Tra i suoi cibi favoriti i biografi elencano le costolette di vitello sottili e croccanti con le patate altrettanto sottili e croccanti, gli speciali cannelloni di Suor Intingola, che risvegliavano il suo estro poetico, la selvaggina, il pesce, i molluschi e i frutti di mare, la frutta e i risotti; famoso quello alla Duse, con gamberetti e tartufi. Celebri sono anche la bizzarria dei suoi orari e delle sue abitudini. Tra le altre cose considerava volgare mangiare in pubblico e alla tavola al posto suo spesso accoglieva gli ospiti la Cheli, una gigantesca tartaruga in bronzo e smalto opera dello scultore Renato Brozzi ed effige fedele dell’animale un tempo ospite del giardino della Prioria; morta, pare, per aver fatto indigestione di tuberose. Il sottinteso era chiaro a tutti: indulgere ai peccati di gola è pericoloso.
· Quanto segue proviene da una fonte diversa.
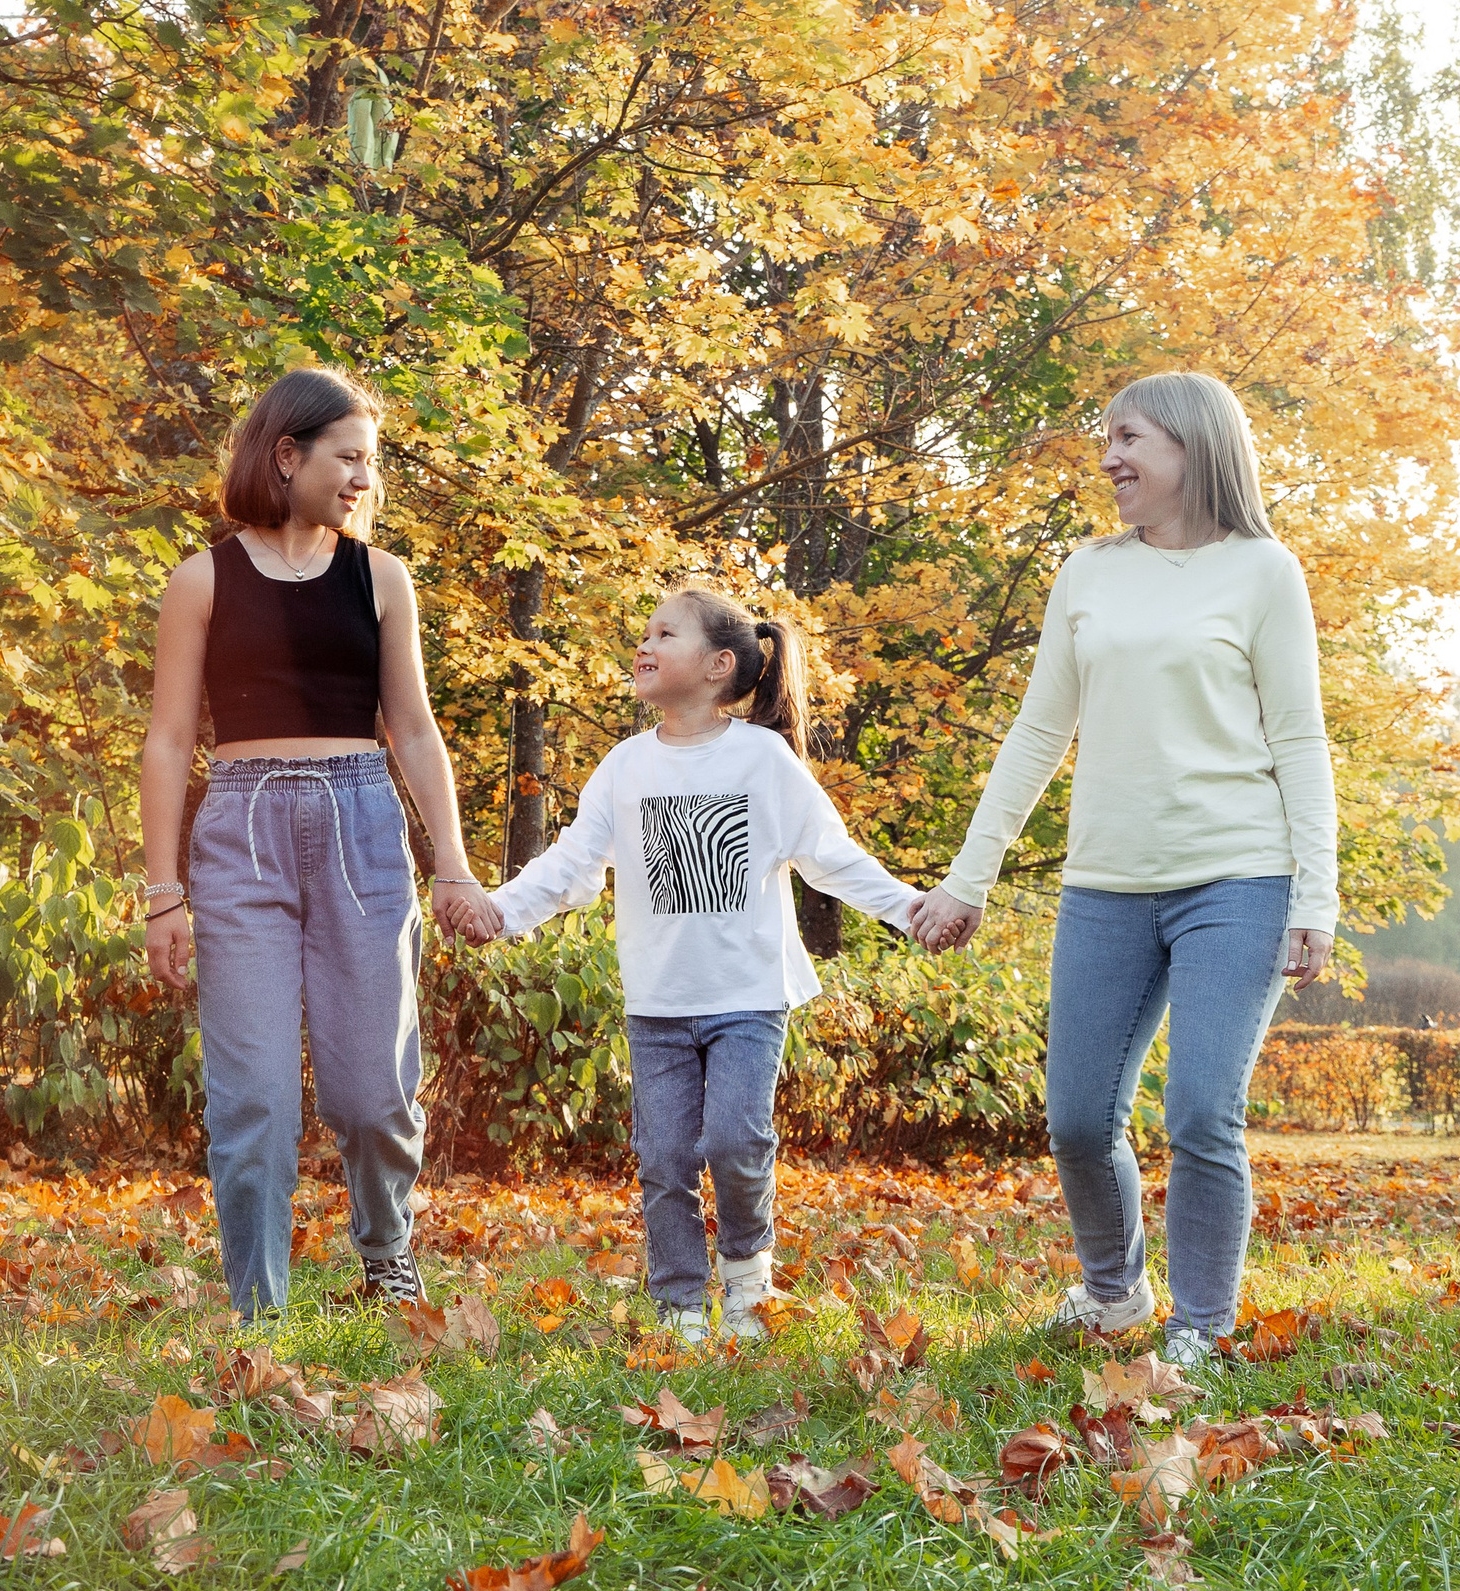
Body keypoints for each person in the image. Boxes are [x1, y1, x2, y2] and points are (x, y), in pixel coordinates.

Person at [907, 371, 1337, 1370]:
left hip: (1236, 876)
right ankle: (1113, 1292)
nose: (1108, 459)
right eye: (1107, 439)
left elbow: (1300, 740)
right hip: (1105, 882)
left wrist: (1316, 891)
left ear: (1191, 446)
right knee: (1077, 1118)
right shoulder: (1086, 572)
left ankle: (1199, 1325)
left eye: (1128, 438)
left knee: (1199, 1110)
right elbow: (1035, 731)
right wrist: (970, 874)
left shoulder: (1263, 571)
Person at [449, 587, 920, 1346]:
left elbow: (830, 858)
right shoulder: (624, 767)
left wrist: (912, 908)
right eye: (644, 631)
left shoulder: (762, 760)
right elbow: (571, 867)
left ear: (717, 665)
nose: (644, 644)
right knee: (665, 1155)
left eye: (664, 633)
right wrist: (498, 912)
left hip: (748, 996)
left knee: (735, 1142)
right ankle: (678, 1304)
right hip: (658, 1002)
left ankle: (745, 1276)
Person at [140, 367, 497, 1321]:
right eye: (349, 457)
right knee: (253, 1098)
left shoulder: (380, 578)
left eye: (369, 464)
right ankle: (261, 1306)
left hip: (360, 829)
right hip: (241, 835)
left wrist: (452, 865)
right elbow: (172, 740)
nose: (362, 479)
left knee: (374, 1089)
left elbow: (414, 731)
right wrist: (161, 891)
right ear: (286, 454)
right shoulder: (202, 578)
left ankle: (387, 1255)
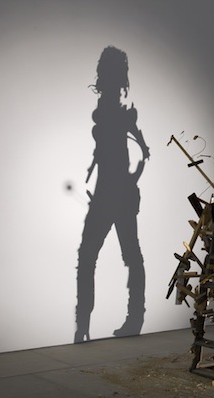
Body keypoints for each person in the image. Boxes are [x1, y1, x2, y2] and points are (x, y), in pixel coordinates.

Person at [75, 46, 150, 343]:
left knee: (105, 255)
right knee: (126, 254)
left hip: (113, 194)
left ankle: (89, 324)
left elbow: (141, 152)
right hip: (112, 193)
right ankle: (127, 319)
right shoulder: (116, 111)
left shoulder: (117, 113)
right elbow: (139, 152)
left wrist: (130, 178)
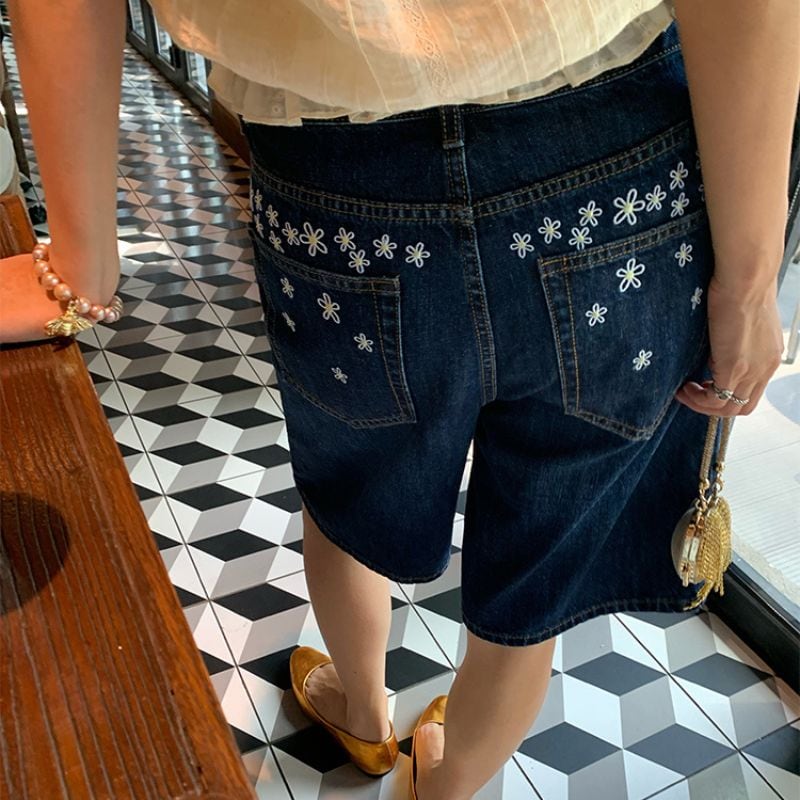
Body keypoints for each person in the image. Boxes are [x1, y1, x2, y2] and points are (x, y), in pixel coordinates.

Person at [3, 2, 796, 798]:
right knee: (543, 550)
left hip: (337, 187)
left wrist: (79, 259)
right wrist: (751, 284)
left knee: (348, 490)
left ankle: (361, 713)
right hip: (615, 180)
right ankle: (442, 787)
Una regola che il poeta da parte sua trasgrediva volentieri – «Pollo, pernice, biscotti al formaggio divoro nel fresco mattino settembrino», tanto che la sua ritrosia ai pasti pubblici sembrava derivasse , oltre che dal discutibile stato di conservazione dei suoi denti, dalle abbuffate private che si concedeva fuori orario.  Il primo punto pare fosse da imputare alla fobia per il dentista, ma anche all’amore sfrenato per gelati e dolci, soprattutto quelli per lui creati e da lui battezzati come  «La cocolla di frate nevoso», «La mammella di Sant’Agata», «Le ostie di suor Ghiottizia».
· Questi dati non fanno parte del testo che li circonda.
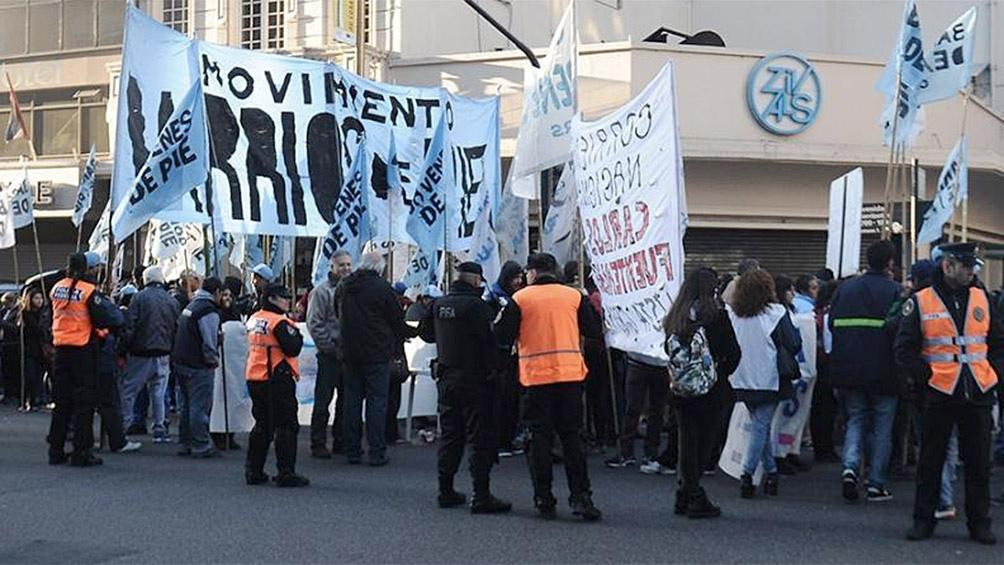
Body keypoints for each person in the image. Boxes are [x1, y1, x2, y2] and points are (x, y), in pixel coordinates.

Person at [897, 243, 1003, 544]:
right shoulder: (921, 301)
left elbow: (998, 343)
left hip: (978, 391)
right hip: (939, 391)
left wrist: (994, 376)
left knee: (979, 463)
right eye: (966, 266)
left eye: (973, 266)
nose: (972, 271)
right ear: (947, 266)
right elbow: (904, 350)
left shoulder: (983, 298)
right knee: (931, 461)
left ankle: (979, 523)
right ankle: (923, 521)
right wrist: (925, 378)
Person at [496, 253, 603, 521]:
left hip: (535, 379)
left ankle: (543, 498)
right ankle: (581, 497)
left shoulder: (520, 299)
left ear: (532, 272)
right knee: (572, 440)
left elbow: (502, 337)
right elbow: (594, 330)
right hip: (570, 377)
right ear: (554, 271)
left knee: (539, 441)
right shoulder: (574, 296)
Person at [419, 262, 511, 513]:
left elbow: (425, 333)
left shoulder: (439, 304)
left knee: (450, 435)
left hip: (447, 377)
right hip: (475, 380)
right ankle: (481, 495)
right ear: (475, 280)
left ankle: (445, 490)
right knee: (478, 437)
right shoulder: (476, 307)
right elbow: (488, 343)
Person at [663, 267, 741, 518]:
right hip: (712, 388)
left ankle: (685, 492)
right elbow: (734, 352)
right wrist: (720, 371)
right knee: (705, 442)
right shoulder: (716, 316)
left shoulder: (676, 316)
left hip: (681, 389)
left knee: (687, 441)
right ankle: (694, 494)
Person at [829, 240, 902, 503]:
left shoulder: (846, 289)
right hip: (885, 371)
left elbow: (832, 324)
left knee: (856, 420)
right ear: (890, 263)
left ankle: (849, 467)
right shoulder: (896, 291)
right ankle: (876, 483)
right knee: (883, 426)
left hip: (849, 368)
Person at [336, 252, 416, 466]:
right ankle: (376, 451)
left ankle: (352, 450)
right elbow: (396, 319)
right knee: (377, 402)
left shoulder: (344, 285)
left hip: (350, 351)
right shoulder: (382, 288)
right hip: (377, 352)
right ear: (379, 268)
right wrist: (411, 332)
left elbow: (338, 314)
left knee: (351, 401)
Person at [727, 269, 801, 498]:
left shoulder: (733, 314)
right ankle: (748, 474)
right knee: (761, 426)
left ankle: (770, 472)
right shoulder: (776, 313)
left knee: (760, 426)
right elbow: (793, 342)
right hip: (769, 378)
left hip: (740, 377)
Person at [47, 252, 123, 466]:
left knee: (61, 403)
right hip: (82, 351)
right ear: (87, 269)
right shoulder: (88, 291)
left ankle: (55, 449)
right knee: (84, 403)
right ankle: (81, 451)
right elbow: (105, 319)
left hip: (61, 350)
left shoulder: (56, 287)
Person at [245, 283, 308, 487]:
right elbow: (292, 349)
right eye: (283, 297)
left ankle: (254, 470)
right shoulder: (279, 322)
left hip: (256, 374)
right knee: (286, 425)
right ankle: (286, 472)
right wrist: (296, 332)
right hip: (276, 376)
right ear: (272, 298)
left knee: (262, 425)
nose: (288, 300)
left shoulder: (255, 318)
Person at [120, 265, 179, 443]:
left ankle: (123, 426)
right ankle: (160, 427)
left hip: (141, 352)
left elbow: (130, 325)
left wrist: (123, 348)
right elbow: (176, 327)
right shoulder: (172, 301)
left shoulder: (139, 298)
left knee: (129, 391)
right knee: (159, 393)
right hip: (163, 353)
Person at [306, 249, 352, 458]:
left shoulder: (352, 290)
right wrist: (329, 348)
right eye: (341, 265)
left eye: (349, 265)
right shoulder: (321, 291)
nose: (346, 269)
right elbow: (314, 323)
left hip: (349, 353)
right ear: (332, 266)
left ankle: (341, 440)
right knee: (323, 400)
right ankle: (318, 442)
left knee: (346, 399)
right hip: (330, 354)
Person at [173, 277, 224, 459]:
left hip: (181, 359)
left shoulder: (192, 306)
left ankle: (185, 442)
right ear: (216, 292)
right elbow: (209, 340)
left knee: (186, 405)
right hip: (198, 362)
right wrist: (213, 359)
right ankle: (201, 444)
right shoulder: (208, 310)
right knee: (199, 405)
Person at [486, 260, 526, 457]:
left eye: (521, 277)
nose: (518, 281)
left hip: (516, 356)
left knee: (512, 400)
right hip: (500, 357)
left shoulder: (518, 298)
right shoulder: (493, 299)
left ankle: (509, 438)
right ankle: (501, 441)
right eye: (515, 277)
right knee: (502, 400)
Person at [605, 348, 669, 472]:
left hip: (656, 362)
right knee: (634, 408)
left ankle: (648, 451)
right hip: (642, 360)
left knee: (655, 409)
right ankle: (629, 451)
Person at [18, 289, 51, 410]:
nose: (39, 301)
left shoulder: (45, 313)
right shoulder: (25, 313)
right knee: (30, 375)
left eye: (41, 298)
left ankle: (36, 400)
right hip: (30, 349)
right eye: (36, 298)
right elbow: (31, 329)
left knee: (39, 376)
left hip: (42, 349)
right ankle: (28, 400)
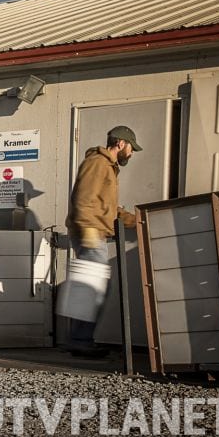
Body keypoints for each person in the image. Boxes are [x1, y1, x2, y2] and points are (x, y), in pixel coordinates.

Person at [64, 125, 141, 357]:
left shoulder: (107, 167)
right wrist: (88, 231)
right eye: (131, 148)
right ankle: (79, 340)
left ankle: (79, 339)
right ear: (121, 143)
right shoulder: (98, 163)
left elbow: (106, 208)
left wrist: (137, 220)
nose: (132, 153)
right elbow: (84, 199)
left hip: (94, 230)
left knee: (92, 286)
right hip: (90, 232)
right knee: (93, 287)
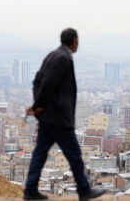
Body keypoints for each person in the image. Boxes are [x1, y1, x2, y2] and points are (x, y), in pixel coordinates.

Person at [23, 28, 107, 201]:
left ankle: (30, 190)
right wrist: (39, 106)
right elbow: (47, 83)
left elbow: (38, 80)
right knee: (74, 154)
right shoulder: (63, 58)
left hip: (48, 116)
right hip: (58, 117)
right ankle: (84, 190)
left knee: (40, 153)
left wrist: (38, 106)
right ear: (74, 41)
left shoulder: (52, 55)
Anche fuori di casa e in trasferta, il Comandante non si risparmiava e l’Italia tutta conserva traccia delle sue avventure gastronomiche, quasi sempre legate alle avventure sentimentali, come elencava quasi dieci anni fa un simpatico articolo del Gambero Rosso.
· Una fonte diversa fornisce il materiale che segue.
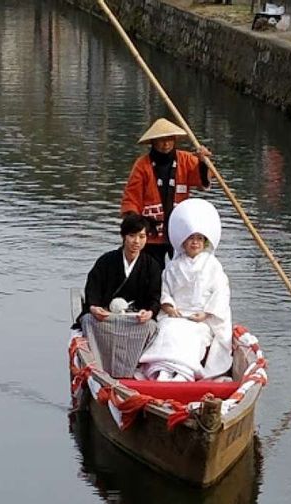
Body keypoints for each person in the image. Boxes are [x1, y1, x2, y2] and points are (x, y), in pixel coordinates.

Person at [138, 198, 232, 382]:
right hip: (176, 314)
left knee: (193, 335)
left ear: (204, 242)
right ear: (183, 241)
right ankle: (162, 370)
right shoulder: (173, 266)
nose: (195, 243)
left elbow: (221, 293)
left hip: (200, 318)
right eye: (191, 238)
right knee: (167, 329)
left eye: (199, 239)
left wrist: (205, 314)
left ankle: (184, 373)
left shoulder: (213, 265)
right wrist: (169, 306)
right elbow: (164, 290)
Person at [74, 213, 162, 378]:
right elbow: (92, 288)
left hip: (134, 319)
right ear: (123, 236)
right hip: (107, 317)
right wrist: (94, 308)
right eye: (132, 236)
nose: (137, 241)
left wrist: (149, 312)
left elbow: (155, 297)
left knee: (151, 327)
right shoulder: (106, 261)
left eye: (142, 236)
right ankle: (100, 368)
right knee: (89, 321)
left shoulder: (152, 266)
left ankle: (133, 370)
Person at [121, 117, 212, 266]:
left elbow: (203, 182)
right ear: (153, 142)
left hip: (178, 231)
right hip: (151, 233)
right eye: (161, 140)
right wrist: (134, 227)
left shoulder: (186, 160)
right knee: (151, 272)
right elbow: (132, 198)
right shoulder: (142, 165)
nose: (166, 144)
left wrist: (203, 162)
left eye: (170, 139)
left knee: (181, 271)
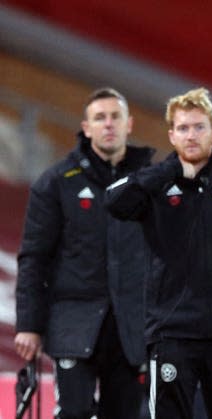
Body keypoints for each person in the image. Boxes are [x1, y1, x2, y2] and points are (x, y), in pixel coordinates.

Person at [14, 87, 153, 419]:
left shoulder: (148, 183)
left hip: (131, 327)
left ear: (129, 124)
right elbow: (34, 256)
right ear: (86, 127)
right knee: (73, 411)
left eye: (115, 117)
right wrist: (29, 324)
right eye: (99, 118)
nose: (108, 124)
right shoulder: (56, 183)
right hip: (73, 324)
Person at [105, 87, 212, 419]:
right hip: (171, 332)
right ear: (171, 135)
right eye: (182, 128)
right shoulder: (156, 186)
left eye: (198, 127)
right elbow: (115, 201)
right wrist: (169, 171)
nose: (191, 135)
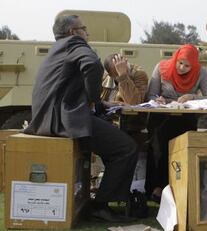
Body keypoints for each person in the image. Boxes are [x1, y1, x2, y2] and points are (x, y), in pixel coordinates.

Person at [24, 15, 138, 222]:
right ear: (73, 32)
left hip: (48, 119)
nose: (87, 33)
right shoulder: (75, 44)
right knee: (126, 148)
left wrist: (101, 105)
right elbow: (93, 64)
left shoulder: (58, 49)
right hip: (63, 121)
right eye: (84, 28)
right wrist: (94, 100)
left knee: (113, 144)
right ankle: (101, 205)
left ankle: (98, 198)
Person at [145, 44, 207, 202]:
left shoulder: (201, 73)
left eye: (187, 65)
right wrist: (157, 99)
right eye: (180, 63)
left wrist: (192, 97)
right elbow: (150, 95)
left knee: (182, 150)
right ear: (175, 59)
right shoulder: (161, 68)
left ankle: (181, 188)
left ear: (194, 65)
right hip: (161, 116)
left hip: (185, 118)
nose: (182, 68)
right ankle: (157, 188)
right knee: (159, 148)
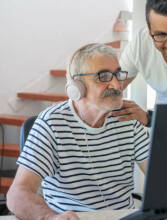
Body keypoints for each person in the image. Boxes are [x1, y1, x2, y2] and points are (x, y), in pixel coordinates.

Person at [6, 43, 150, 220]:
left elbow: (161, 176)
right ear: (77, 87)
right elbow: (17, 194)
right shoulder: (52, 123)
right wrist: (51, 218)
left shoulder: (128, 118)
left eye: (118, 74)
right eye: (103, 76)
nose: (117, 84)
Restando in zona Vittoriale, sul lago di Garda, ad Arco, al ristorante Gourmet, lo chef Peter Brumel, 2 stelle Michelin, appassionato fan dannunziano, gli ha dedicato un piatto ricordo e un menù di sei piatti. Con il motto di “Osa l’inosabile” il percorso è un omaggio all’universo del poeta, ricco di sapori, citazioni e richiami: Nel bel tempo in terre d’Abruzzo e il Montenegroni (Frittata soffice alle cipolle); I messaggi a “Suor intingola” Albina Lucarelli Becevello (can-nel-loni, can-nel-loni, can-nel-loni); L’ovo (Uovo, pecorino, patata e paprica dolce affumicata); Correva l’anno 1897 “Il collegio di Ortona e il banchetto senza fine (Maccheroni alla chitarra e stracotto alla coda di bue e Parmigiano); La casseruola (Il pescato, una passione senza fine a, d, g, o); Memento Audere Semper, ricordati di osare sempre (Costolette di vitello, mela e mandorle); Analogo è lo stato d’animo che prova davanti al Parrozzo dell’amico Luigi D’Amico, tanto da ispirargli questo sonetto dialettale “O Ddie quanne m’attacche a lu parrozze, ogne mattine, pe’ lu canna rozze, passa la sise de l’Abbruzze mè” (Il parrozzo, l’aurum & lo zabaione); Il rito della moka secondo Caffè Illy! (Moka pulcina e Saiwa!).